**Raw data:**
****

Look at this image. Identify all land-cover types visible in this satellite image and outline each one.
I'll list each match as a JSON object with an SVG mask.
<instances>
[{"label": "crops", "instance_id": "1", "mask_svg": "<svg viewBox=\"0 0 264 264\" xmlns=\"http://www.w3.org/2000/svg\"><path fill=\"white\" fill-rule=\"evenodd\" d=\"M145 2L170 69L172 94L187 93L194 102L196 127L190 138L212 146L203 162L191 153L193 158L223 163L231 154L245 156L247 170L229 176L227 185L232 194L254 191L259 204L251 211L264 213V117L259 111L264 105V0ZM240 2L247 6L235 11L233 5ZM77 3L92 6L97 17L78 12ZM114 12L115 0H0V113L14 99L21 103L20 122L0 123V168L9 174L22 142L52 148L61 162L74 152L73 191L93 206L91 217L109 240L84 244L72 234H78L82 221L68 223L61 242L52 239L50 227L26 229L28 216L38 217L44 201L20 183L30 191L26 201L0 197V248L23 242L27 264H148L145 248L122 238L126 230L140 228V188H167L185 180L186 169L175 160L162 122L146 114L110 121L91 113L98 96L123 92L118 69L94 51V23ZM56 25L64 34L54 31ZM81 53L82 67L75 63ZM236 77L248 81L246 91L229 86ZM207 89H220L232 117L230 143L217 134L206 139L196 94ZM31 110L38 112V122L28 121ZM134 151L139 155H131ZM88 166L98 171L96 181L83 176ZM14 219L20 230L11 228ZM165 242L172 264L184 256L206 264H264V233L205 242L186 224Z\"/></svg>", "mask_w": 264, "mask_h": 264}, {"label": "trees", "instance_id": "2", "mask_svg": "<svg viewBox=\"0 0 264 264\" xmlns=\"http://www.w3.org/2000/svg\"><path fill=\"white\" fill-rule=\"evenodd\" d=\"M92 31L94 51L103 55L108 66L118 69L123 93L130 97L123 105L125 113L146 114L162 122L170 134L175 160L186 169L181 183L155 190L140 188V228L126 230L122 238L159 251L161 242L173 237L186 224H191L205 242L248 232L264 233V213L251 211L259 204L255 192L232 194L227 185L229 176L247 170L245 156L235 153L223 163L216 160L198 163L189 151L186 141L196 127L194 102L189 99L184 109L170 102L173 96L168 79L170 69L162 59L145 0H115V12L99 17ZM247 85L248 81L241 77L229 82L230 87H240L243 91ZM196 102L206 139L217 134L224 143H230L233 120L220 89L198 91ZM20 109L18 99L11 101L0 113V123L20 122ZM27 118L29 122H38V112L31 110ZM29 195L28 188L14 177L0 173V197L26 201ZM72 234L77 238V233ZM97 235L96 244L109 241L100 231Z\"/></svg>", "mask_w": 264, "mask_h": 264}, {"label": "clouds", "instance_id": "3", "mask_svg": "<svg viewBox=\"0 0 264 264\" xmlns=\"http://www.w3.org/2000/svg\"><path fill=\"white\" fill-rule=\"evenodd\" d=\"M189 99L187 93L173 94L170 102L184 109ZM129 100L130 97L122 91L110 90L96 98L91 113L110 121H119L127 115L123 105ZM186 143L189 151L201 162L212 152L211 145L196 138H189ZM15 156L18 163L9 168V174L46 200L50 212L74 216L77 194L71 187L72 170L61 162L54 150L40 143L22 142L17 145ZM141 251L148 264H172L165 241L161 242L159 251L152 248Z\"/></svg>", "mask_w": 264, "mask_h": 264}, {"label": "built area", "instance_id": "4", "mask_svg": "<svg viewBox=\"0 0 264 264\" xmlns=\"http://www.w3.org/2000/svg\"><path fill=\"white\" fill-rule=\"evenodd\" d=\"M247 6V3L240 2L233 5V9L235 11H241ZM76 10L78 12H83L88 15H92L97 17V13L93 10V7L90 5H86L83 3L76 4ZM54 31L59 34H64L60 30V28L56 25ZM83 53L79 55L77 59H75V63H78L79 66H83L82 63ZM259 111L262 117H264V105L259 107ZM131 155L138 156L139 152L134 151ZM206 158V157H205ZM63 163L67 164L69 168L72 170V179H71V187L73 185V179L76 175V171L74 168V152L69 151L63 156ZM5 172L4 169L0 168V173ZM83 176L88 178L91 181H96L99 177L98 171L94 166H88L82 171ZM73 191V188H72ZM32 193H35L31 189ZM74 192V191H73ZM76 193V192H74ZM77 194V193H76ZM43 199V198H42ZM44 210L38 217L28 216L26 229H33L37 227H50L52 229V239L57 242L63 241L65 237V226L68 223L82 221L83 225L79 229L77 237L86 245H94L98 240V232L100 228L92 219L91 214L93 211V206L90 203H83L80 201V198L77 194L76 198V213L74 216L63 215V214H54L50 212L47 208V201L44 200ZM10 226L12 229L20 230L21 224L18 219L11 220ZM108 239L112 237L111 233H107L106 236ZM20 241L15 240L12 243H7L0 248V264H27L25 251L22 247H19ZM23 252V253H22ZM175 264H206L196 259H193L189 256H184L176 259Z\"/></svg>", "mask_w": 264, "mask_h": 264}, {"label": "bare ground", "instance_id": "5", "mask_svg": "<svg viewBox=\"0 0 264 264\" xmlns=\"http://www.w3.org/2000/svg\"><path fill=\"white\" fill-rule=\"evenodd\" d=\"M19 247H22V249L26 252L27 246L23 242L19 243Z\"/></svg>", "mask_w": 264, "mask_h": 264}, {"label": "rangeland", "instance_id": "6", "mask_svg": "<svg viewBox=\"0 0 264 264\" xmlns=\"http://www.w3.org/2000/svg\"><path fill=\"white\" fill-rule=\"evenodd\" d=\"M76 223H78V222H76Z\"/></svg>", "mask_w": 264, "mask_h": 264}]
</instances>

****

**Required task:** Reproduce the lines of the records verbatim, starting at the first line and ending at the line that contains "<instances>", with both of those lines included.

**Finished answer:**
Look at this image. Identify all land-cover types visible in this satellite image and outline each one.
I'll list each match as a JSON object with an SVG mask.
<instances>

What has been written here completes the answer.